Norwood v. Harrison
Headline: Ruling blocks Mississippi’s long-standing program from lending free state textbooks to students at racially segregated private schools, requiring school-by-school checks and ending blanket state support for segregation.
Holding: The Court ruled that a state may not lend free textbooks to students attending racially discriminatory private schools because such aid materially supports segregation, and it vacated the judgment and remanded for school-by-school determinations.
- Stops blanket textbook loans to racially segregated private schools.
- Requires school-by-school certification before state textbooks are sent.
- Allows denial of state books to schools proven to discriminate.
Summary
Background
A group of parents from Tunica County sued to stop Mississippi’s program that buys and lends free textbooks to all schoolchildren, public and private. The parents said many private schools had opened as all-white academies during public school desegregation and that textbook loans were helping racially discriminatory schools.

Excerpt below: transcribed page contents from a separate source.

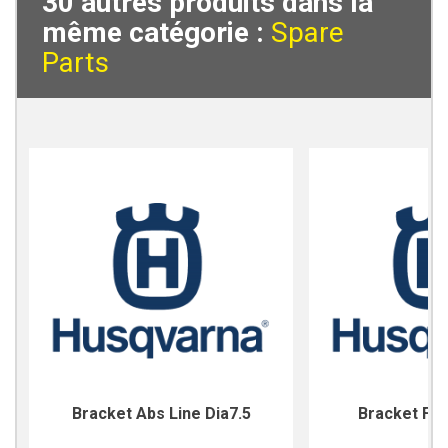
30 autres produits dans la
même catégorie :
Spare
Parts
Bracket Abs Line Dia7.5
Bracket For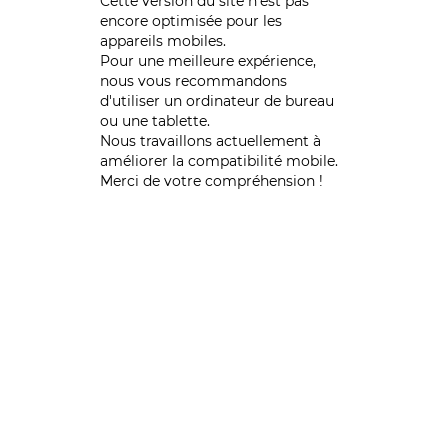
Cette version du site n’est pas
encore optimisée pour les
appareils mobiles.
Pour une meilleure expérience,
nous vous recommandons
d'utiliser un ordinateur de bureau
ou une tablette.
Nous travaillons actuellement à
améliorer la compatibilité mobile.
Merci de votre compréhension !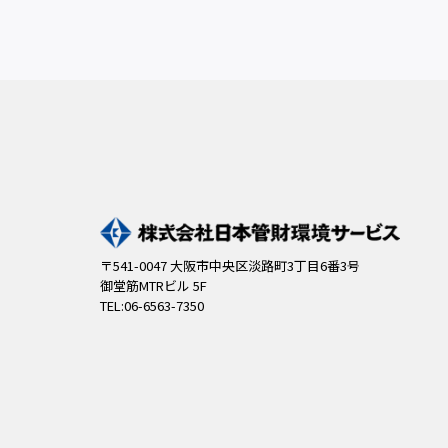
〒541-0047 大阪市中央区淡路町3丁目6番3号
御堂筋MTRビル 5F
TEL:06-6563-7350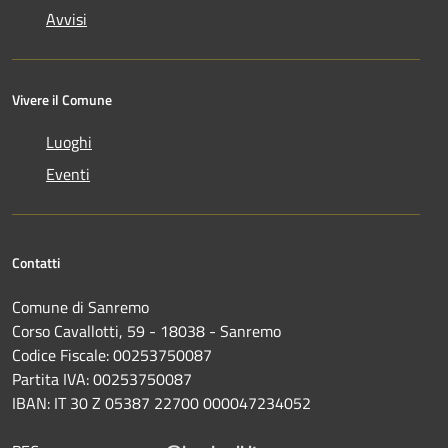
Avvisi
Vivere il Comune
Luoghi
Eventi
Contatti
Comune di Sanremo
Corso Cavallotti, 59 - 18038 - Sanremo
Codice Fiscale: 00253750087
Partita IVA: 00253750087
IBAN: IT 30 Z 05387 22700 000047234052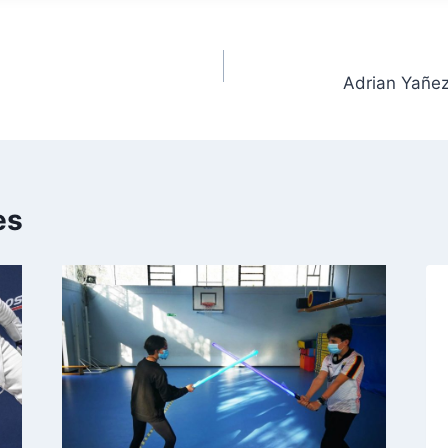
Adrian Yañe
es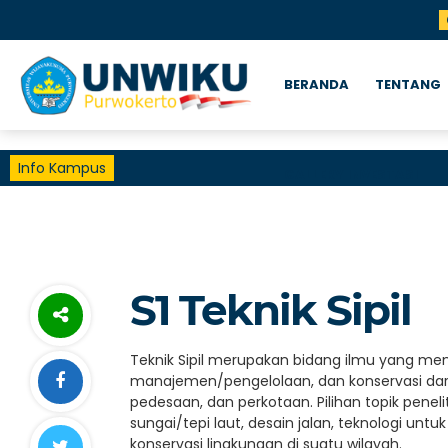
BERANDA
TENTANG
Info Kampus
GALLERY INVESTASI
S1 Teknik Sipil
Teknik Sipil merupakan bidang ilmu yang m
manajemen/pengelolaan, dan konservasi dari
pedesaan, dan perkotaan. Pilihan topik pene
sungai/tepi laut, desain jalan, teknologi un
konservasi lingkungan di suatu wilayah.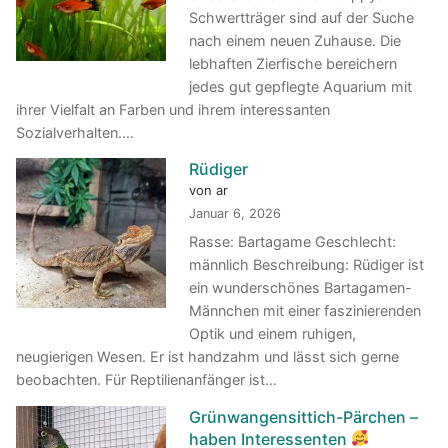
Schwertträger sind auf der Suche
nach einem neuen Zuhause. Die
lebhaften Zierfische bereichern
jedes gut gepflegte Aquarium mit
ihrer Vielfalt an Farben und ihrem interessanten
Sozialverhalten.…
Rüdiger
von ar
Januar 6, 2026
Rasse: Bartagame Geschlecht:
männlich Beschreibung: Rüdiger ist
ein wunderschönes Bartagamen-
Männchen mit einer faszinierenden
Optik und einem ruhigen,
neugierigen Wesen. Er ist handzahm und lässt sich gerne
beobachten. Für Reptilienanfänger ist…
Grünwangensittich-Pärchen –
haben Interessenten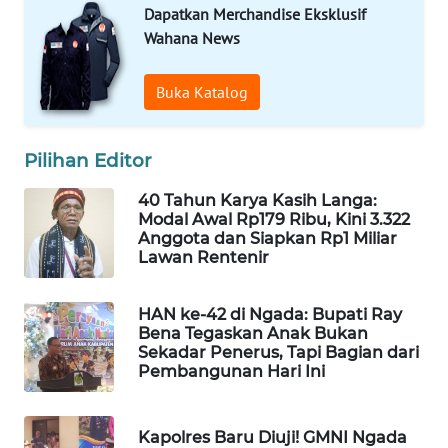
CO ID
Dapatkan Merchandise Eksklusif
Wahana News
WAHANANEWS
NET
Buka Katalog
WAHANA
SPORT
Pilihan Editor
40 Tahun Karya Kasih Langa:
WAHANA
Modal Awal Rp179 Ribu, Kini 3.322
UMKM
Anggota dan Siapkan Rp1 Miliar
Lawan Rentenir
WAHANA
SELEB
HAN ke-42 di Ngada: Bupati Ray
Bena Tegaskan Anak Bukan
Sekadar Penerus, Tapi Bagian dari
WAHANA
Pembangunan Hari Ini
PERSONA
WAHANA
Kapolres Baru Diuji! GMNI Ngada
OTOMOTIF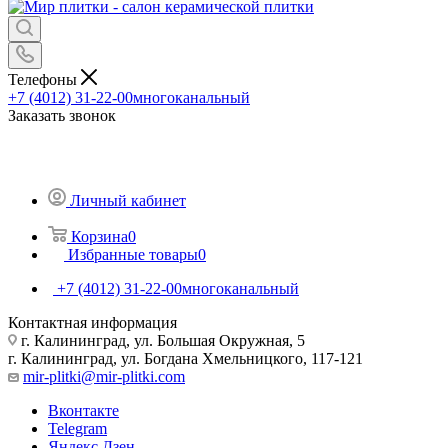
Телефоны
+7 (4012) 31-22-00
многоканальный
Заказать звонок
Личный кабинет
Корзина
0
Избранные товары
0
+7 (4012) 31-22-00
многоканальный
Контактная информация
г. Калининград, ул. Большая Окружная, 5
г. Калининград, ул. Богдана Хмельницкого, 117-121
mir-plitki@mir-plitki.com
Вконтакте
Telegram
Яндекс.Дзен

The program began in 1940 and, by 1970, many private nonreligious schools held state books and received substantial state purchases and shipments.
Reasoning
The Court addressed whether lending free textbooks counts as the State giving tangible support to private schools that exclude students by race. The Justices said textbooks are basic, tangible educational aid similar to tuition grants and that the Constitution bars a State from materially supporting institutions that practice racial discrimination. Good intentions or lack of precise proof that books alone keep students in private schools do not excuse state aid that significantly facilitates segregation. The Court distinguished earlier cases that permitted some aid to religious schools and said those decisions do not allow support that helps racially discriminatory private schools.
Real world impact
The Court vacated the District Court’s judgment and sent the case back for further proceedings. It required individualized, school-by-school review and a certification process before any private school can receive state textbooks. That means Mississippi must stop blanket distribution and may deny state books to private schools shown to practice racial discrimination; individual determinations will govern each school’s eligibility.
Dissents or concurrances
Two Justices (Douglas and Brennan) agreed with the result of vacating and remanding. Their separate views do not change the core holding described above.